* WORK REQUIRED: From the first line to the last, transcribe the data exactly and skip the pictures.

* RECORD EXTRACTS:

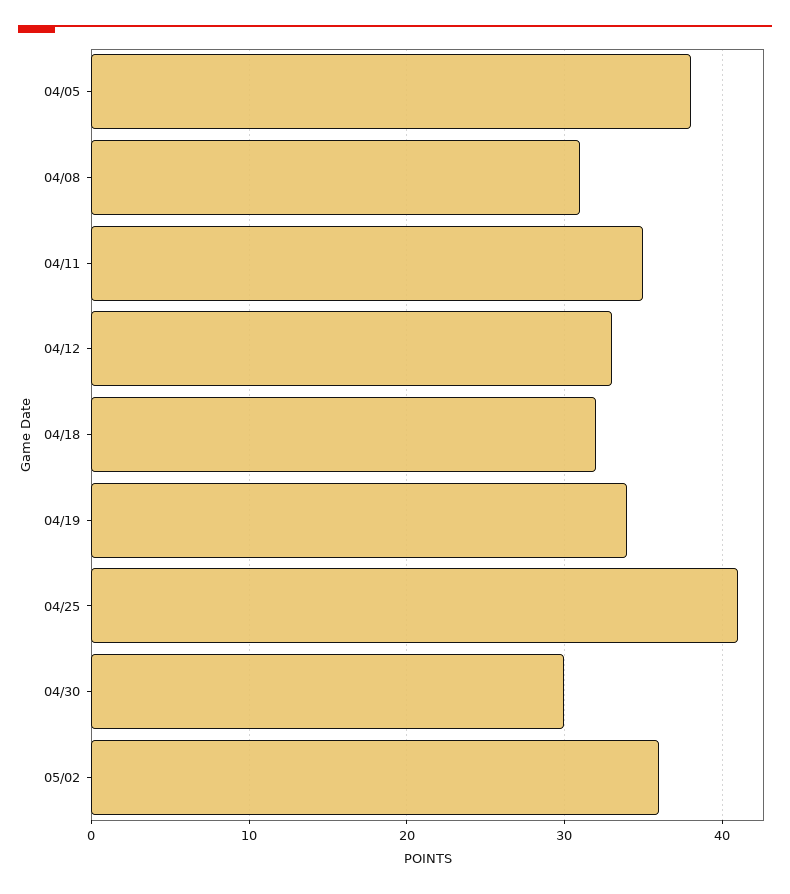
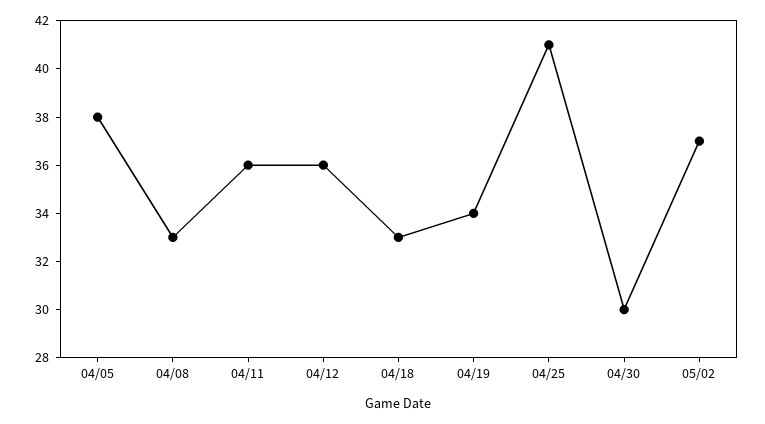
  {
    "04/05": 38,
-   "04/08": 31,
+   "04/08": 33,
-   "04/11": 35,
+   "04/11": 36,
-   "04/12": 33,
+   "04/12": 36,
-   "04/18": 32,
+   "04/18": 33,
    "04/19": 34,
    "04/25": 41,
    "04/30": 30,
-   "05/02": 36
+   "05/02": 37
  }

* YOUR SOLUTION:
  {
    "04/05": 38,
-   "04/08": 31,
+   "04/08": 33,
-   "04/11": 35,
+   "04/11": 36,
-   "04/12": 33,
+   "04/12": 36,
-   "04/18": 32,
+   "04/18": 33,
    "04/19": 34,
    "04/25": 41,
    "04/30": 30,
-   "05/02": 36
+   "05/02": 37
  }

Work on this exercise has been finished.